Stored items
■ ■ ■ ■

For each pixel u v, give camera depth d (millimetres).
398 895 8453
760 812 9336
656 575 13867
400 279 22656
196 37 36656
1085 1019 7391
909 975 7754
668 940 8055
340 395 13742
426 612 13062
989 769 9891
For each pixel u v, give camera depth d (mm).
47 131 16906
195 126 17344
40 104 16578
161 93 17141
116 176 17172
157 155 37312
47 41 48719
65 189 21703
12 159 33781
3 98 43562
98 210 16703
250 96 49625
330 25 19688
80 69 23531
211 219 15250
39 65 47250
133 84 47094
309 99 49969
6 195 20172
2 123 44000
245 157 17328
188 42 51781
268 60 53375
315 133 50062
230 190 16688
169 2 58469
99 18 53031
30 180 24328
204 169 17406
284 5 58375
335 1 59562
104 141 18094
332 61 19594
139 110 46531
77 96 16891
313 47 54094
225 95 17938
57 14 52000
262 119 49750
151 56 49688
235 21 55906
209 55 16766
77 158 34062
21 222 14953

■ ■ ■ ■

# What to work on
The data must be given again in full. Keep every line identical.

# Solution below
For each pixel u v, give camera depth d (millimetres).
398 895 8453
760 812 9336
656 575 13867
400 279 22656
196 37 36656
1085 1019 7391
909 975 7754
668 940 8055
340 395 13742
426 612 13062
989 769 9891
For each pixel u v, give camera depth d (mm).
47 131 16906
195 126 17344
40 104 16578
161 93 17141
116 176 17172
157 155 37312
47 41 48719
65 189 21703
12 159 33781
3 98 43562
98 210 16703
250 96 49625
330 25 19688
80 69 23531
211 219 15250
39 65 47250
133 84 47094
309 99 49969
6 195 20172
2 123 44000
245 157 17328
188 42 51781
268 60 53375
315 133 50062
230 190 16688
169 2 58469
99 18 53031
30 180 24328
204 169 17406
284 5 58375
335 1 59562
104 141 18094
332 61 19594
139 110 46531
77 96 16891
313 47 54094
225 95 17938
57 14 52000
262 119 49750
151 56 49688
235 21 55906
209 55 16766
77 158 34062
21 222 14953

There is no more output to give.